I don't see how to start troubleshooting this. There appears no indication thus far. When i do a factory reset the WebGUI is snappy as expected.


This setup has a WAN - LAN - OPT interface setup, Unbound DNS is set to query WAN and Localhost.


The slow actions is the same over IP or DNS for the management interface.

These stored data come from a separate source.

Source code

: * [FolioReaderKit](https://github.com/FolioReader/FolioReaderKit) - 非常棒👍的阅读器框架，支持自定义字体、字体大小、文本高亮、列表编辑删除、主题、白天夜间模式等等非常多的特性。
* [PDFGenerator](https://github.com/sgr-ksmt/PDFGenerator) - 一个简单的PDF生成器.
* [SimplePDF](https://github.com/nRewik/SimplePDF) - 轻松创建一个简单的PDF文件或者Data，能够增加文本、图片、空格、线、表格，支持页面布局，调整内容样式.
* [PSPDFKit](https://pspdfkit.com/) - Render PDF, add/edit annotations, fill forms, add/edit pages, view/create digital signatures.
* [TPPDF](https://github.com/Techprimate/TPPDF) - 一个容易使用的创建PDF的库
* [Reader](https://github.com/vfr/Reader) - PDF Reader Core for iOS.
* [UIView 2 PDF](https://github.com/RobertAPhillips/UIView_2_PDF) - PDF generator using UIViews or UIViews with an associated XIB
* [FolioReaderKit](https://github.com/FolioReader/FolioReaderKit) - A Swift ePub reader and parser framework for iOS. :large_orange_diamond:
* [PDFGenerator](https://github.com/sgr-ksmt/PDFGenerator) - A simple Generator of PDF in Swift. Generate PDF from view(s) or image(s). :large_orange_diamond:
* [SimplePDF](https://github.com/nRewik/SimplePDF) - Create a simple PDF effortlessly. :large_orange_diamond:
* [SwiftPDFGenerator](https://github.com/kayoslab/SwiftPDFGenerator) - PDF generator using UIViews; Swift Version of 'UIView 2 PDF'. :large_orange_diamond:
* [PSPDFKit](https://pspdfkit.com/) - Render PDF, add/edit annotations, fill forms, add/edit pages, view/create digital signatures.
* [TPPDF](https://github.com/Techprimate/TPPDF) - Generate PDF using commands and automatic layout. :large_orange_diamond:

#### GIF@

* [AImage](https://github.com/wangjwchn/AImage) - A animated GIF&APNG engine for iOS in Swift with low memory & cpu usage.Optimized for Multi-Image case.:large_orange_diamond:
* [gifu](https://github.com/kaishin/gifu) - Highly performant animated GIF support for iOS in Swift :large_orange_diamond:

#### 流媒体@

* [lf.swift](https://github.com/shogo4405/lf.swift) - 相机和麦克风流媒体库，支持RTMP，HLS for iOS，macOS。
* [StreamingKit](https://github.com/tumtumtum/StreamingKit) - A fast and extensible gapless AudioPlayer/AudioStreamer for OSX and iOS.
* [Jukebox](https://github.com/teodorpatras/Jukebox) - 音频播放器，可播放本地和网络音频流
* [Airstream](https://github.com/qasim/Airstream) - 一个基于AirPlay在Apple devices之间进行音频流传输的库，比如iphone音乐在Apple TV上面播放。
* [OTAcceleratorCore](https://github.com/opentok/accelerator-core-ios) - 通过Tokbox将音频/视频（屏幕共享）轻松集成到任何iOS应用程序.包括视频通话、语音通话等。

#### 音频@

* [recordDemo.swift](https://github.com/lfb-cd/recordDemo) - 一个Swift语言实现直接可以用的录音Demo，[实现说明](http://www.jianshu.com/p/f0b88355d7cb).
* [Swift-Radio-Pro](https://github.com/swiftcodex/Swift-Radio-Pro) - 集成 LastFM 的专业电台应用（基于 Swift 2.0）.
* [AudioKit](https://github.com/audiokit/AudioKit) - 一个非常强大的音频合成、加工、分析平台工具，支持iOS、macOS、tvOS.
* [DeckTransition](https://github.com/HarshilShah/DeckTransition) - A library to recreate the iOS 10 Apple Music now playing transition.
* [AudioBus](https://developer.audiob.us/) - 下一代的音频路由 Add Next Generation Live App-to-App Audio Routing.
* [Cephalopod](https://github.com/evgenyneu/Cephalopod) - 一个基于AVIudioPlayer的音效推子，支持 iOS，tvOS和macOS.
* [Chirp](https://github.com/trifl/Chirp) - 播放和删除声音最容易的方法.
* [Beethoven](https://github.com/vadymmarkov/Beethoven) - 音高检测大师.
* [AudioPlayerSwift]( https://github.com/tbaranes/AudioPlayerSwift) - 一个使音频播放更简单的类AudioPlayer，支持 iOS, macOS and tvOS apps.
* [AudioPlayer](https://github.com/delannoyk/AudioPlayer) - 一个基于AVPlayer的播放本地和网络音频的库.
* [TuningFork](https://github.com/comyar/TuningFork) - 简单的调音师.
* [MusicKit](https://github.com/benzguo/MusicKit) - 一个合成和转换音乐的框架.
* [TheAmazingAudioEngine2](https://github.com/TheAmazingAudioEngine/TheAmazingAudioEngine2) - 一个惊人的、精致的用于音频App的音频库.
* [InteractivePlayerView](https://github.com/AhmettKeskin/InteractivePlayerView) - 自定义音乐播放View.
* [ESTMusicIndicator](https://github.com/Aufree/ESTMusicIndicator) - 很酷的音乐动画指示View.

There is no other interface listening to the management interface.


I suspect this may be a routing issue or gateway weighting issue but could not find anything related.


Best Regards,


Joris
#17
General Discussion / restarting unbound by cron
August 20, 2018, 03:02:37 PM
Because of recurring performance issues with unbound i think it is wise to restart the service every n hours.

I could not find the way to configure this from the web interface or in the manual pages.

Please advise.


Thank you
#18
Dear,

My set-up is the latest production release of OpSense on a system with three network interfaces (WAN,Mobile,LAN)

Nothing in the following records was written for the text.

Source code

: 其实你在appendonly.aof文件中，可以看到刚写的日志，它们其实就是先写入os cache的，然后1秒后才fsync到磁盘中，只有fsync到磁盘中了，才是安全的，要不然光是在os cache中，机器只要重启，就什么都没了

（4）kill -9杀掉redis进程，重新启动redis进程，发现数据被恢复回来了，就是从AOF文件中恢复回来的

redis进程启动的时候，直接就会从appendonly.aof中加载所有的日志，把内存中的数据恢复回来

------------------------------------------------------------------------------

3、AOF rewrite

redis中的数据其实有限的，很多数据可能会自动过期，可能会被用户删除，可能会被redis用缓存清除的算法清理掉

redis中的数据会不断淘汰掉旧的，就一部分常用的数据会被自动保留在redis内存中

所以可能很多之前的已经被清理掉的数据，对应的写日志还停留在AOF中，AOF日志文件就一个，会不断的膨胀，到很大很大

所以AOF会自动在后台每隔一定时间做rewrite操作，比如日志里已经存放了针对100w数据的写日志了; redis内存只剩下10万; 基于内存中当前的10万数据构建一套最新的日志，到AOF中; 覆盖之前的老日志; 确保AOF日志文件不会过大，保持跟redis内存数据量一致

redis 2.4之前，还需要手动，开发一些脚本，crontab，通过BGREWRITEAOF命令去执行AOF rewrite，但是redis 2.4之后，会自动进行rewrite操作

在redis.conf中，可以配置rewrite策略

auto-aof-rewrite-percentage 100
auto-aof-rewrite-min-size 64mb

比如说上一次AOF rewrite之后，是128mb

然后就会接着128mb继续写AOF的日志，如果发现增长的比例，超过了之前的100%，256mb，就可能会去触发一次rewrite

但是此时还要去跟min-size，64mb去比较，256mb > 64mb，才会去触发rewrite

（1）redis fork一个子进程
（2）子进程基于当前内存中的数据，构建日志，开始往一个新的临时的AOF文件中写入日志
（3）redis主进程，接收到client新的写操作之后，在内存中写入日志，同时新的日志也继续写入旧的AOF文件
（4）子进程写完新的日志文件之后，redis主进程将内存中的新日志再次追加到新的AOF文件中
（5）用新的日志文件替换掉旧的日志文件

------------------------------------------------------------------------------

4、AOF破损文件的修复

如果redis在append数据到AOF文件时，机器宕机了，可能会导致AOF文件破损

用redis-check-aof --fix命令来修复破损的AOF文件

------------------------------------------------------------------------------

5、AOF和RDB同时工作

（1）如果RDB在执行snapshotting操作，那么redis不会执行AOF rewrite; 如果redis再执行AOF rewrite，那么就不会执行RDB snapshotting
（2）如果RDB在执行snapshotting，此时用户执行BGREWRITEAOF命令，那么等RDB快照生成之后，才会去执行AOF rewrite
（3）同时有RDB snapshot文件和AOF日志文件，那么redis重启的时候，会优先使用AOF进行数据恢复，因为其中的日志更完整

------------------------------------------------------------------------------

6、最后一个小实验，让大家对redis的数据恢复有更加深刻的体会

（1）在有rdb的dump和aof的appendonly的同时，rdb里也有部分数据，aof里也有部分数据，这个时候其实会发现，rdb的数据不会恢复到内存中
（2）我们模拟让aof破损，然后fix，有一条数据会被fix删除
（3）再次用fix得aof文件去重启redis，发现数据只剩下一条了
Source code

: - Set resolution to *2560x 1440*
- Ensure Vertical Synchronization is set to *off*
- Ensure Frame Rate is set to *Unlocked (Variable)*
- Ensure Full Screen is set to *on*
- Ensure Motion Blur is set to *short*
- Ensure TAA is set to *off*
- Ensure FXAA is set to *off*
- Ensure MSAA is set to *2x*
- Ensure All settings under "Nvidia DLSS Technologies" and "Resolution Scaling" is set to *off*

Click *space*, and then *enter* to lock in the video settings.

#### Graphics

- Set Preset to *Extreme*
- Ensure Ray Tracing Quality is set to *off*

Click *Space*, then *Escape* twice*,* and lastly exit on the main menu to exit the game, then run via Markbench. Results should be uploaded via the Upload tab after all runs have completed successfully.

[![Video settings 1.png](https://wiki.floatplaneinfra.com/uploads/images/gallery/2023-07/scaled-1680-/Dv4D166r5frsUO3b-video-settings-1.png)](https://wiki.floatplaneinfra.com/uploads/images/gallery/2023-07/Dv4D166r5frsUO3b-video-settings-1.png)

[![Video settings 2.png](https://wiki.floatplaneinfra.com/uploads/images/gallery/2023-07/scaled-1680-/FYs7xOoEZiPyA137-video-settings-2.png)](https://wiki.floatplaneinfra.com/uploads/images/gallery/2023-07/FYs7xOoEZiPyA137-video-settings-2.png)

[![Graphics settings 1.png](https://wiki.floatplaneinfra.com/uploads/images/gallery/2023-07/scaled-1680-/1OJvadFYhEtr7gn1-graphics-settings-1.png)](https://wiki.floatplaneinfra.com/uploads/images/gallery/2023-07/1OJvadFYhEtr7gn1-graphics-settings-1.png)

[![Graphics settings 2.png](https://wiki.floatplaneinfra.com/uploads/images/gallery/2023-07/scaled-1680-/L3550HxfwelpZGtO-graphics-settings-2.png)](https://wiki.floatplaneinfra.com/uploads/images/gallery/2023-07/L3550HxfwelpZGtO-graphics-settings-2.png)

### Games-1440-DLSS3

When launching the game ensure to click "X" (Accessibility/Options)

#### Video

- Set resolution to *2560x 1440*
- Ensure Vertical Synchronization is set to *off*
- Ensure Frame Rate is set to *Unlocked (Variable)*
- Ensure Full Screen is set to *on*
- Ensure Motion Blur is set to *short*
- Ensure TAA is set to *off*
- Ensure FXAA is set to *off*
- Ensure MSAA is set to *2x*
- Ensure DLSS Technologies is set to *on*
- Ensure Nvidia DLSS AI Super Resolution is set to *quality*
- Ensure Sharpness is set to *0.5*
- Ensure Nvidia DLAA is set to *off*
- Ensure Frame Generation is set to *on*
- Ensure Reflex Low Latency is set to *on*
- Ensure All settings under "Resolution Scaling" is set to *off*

While my entire Sonos setup is working fine as it is entirely connected to Mobile  i now seek to make connections to it from LAN. This uses ssdp which is a multicast based protocol over 239.255.255.250 over port 1900/udp.


STATUS not working : traffic from Sonos Desktop does cross the interfaces but does not return

Validation i run a packet capture on the Mobile interface for "224.0.0.0/4 or 192.168.29.100" which is my Lan IP

As a "narrow it down approach" i've tried various settings. Now i have a rule on top of the rulebase permitting all address towards 239.255.255.250 on both Mobile and Lan, for these rules i've also enable 'allow options' and enabled 'any flags'

In a desperate attempt i've even created src: any dst: 239.255.255.250 for any protocol as well as src: 239.255.255.250 dst: any for any protocol on both networks

Please comment or advise on what to search for. Multicast is a notable omission in any threat related to opnsense.

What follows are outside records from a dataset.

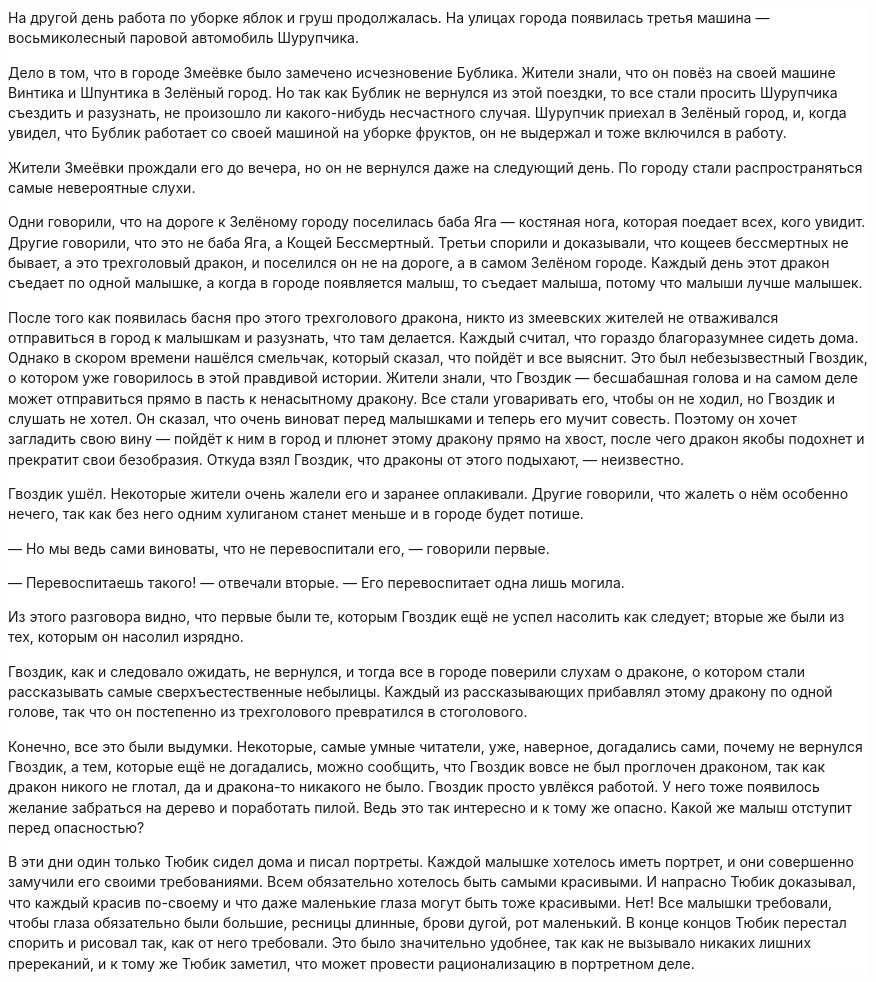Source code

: На другой день работа по уборке яблок и груш продолжалась. На улицах города появилась третья машина — восьмиколесный паровой автомобиль Шурупчика.

Дело в том, что в городе Змеёвке было замечено исчезновение Бублика. Жители знали, что он повёз на своей машине Винтика и Шпунтика в Зелёный город. Но так как Бублик не вернулся из этой поездки, то все стали просить Шурупчика съездить и разузнать, не произошло ли какого-нибудь несчастного случая. Шурупчик приехал в Зелёный город, и, когда увидел, что Бублик работает со своей машиной на уборке фруктов, он не выдержал и тоже включился в работу.

Жители Змеёвки прождали его до вечера, но он не вернулся даже на следующий день. По городу стали распространяться самые невероятные слухи.

Одни говорили, что на дороге к Зелёному городу поселилась баба Яга — костяная нога, которая поедает всех, кого увидит. Другие говорили, что это не баба Яга, а Кощей Бессмертный. Третьи спорили и доказывали, что кощеев бессмертных не бывает, а это трехголовый дракон, и поселился он не на дороге, а в самом Зелёном городе. Каждый день этот дракон съедает по одной малышке, а когда в городе появляется малыш, то съедает малыша, потому что малыши лучше малышек.

После того как появилась басня про этого трехголового дракона, никто из змеевских жителей не отваживался отправиться в город к малышкам и разузнать, что там делается. Каждый считал, что гораздо благоразумнее сидеть дома. Однако в скором времени нашёлся смельчак, который сказал, что пойдёт и все выяснит. Это был небезызвестный Гвоздик, о котором уже говорилось в этой правдивой истории. Жители знали, что Гвоздик — бесшабашная голова и на самом деле может отправиться прямо в пасть к ненасытному дракону. Все стали уговаривать его, чтобы он не ходил, но Гвоздик и слушать не хотел. Он сказал, что очень виноват перед малышками и теперь его мучит совесть. Поэтому он хочет загладить свою вину — пойдёт к ним в город и плюнет этому дракону прямо на хвост, после чего дракон якобы подохнет и прекратит свои безобразия. Откуда взял Гвоздик, что драконы от этого подыхают, — неизвестно.

Гвоздик ушёл. Некоторые жители очень жалели его и заранее оплакивали. Другие говорили, что жалеть о нём особенно нечего, так как без него одним хулиганом станет меньше и в городе будет потише.

— Но мы ведь сами виноваты, что не перевоспитали его, — говорили первые.

— Перевоспитаешь такого! — отвечали вторые. — Его перевоспитает одна лишь могила.

Из этого разговора видно, что первые были те, которым Гвоздик ещё не успел насолить как следует; вторые же были из тех, которым он насолил изрядно.

Гвоздик, как и следовало ожидать, не вернулся, и тогда все в городе поверили слухам о драконе, о котором стали рассказывать самые сверхъестественные небылицы. Каждый из рассказывающих прибавлял этому дракону по одной голове, так что он постепенно из трехголового превратился в стоголового.

Конечно, все это были выдумки. Некоторые, самые умные читатели, уже, наверное, догадались сами, почему не вернулся Гвоздик, а тем, которые ещё не догадались, можно сообщить, что Гвоздик вовсе не был проглочен драконом, так как дракон никого не глотал, да и дракона-то никакого не было. Гвоздик просто увлёкся работой. У него тоже появилось желание забраться на дерево и поработать пилой. Ведь это так интересно и к тому же опасно. Какой же малыш отступит перед опасностью?

В эти дни один только Тюбик сидел дома и писал портреты. Каждой малышке хотелось иметь портрет, и они совершенно замучили его своими требованиями. Всем обязательно хотелось быть самыми красивыми. И напрасно Тюбик доказывал, что каждый красив по-своему и что даже маленькие глаза могут быть тоже красивыми. Нет! Все малышки требовали, чтобы глаза обязательно были большие, ресницы длинные, брови дугой, рот маленький. В конце концов Тюбик перестал спорить и рисовал так, как от него требовали. Это было значительно удобнее, так как не вызывало никаких лишних пререканий, и к тому же Тюбик заметил, что может провести рационализацию в портретном деле.
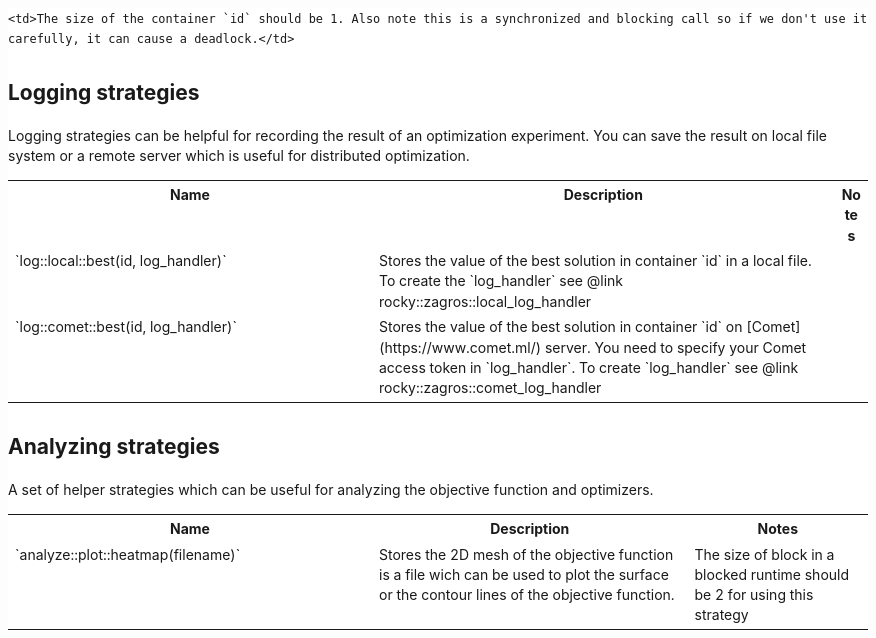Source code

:     <td>The size of the container `id` should be 1. Also note this is a synchronized and blocking call so if we don't use it carefully, it can cause a deadlock.</td>
  </tr>
</table> 


## Logging strategies
Logging strategies can be helpful for recording the result of an optimization experiment. You can save the result on local file system or a remote server which is useful for distributed optimization.
<table>
  <tr>
    <th style="width:350px">Name</th>
    <th>Description</th>
    <th>Notes</th>
  </tr>
  <tr>
    <td>`log::local::best(id, log_handler)`</td>
    <td>Stores the value of the best solution in container `id` in a local file. To create the `log_handler` see @link rocky::zagros::local_log_handler </td>
    <td></td>
  </tr>
  <tr>
    <td>`log::comet::best(id, log_handler)`</td>
    <td>Stores the value of the best solution in container `id` on [Comet](https://www.comet.ml/) server. You need to specify your Comet access token in `log_handler`. To create `log_handler` see @link rocky::zagros::comet_log_handler </td>
    <td></td>
  </tr>
</table>

## Analyzing strategies
A set of helper strategies which can be useful for analyzing the objective function and optimizers.
<table>
  <tr>
    <th style="width:350px">Name</th>
    <th>Description</th>
    <th>Notes</th>
  </tr>
  <tr>
    <td>`analyze::plot::heatmap(filename)`</td>
    <td>Stores the 2D mesh of the objective function is a file wich can be used to plot the surface or the contour lines of the objective function.</td>
    <td>The size of block in a blocked runtime should be 2 for using this strategy</td>
  </tr>
</table>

[update 10:22 CET 29/06/2018 ]

The Sonos App on a Microsoft System is sending SSDP (239.255.255.250) to port 1900/udp but this does not cross the interfaces on the firewall (since multicast)

Installed the IGMP Proxy Service (mixed non-results thus far)

Configured Mobile as Upstream as the Sonos Speakers are here as well as the Sonos Controller on a Tablet
Configured LAN as Downstream as the Sonos Desktop Application is located here

For each of the configured IGMP i have configured the relevant subnet and also added 239.255.255.250/32





#19
Tutorials and FAQs / Telegraf input/output
March 03, 2018, 09:27:22 AM
Hello,

I'm looking to have Telegraf output from opnsense. Not just for system monitoring but also for suricate monitoring, is this available in the current setup of Telegraf or is extra work required ? If need be i could provide extra hands here i figure.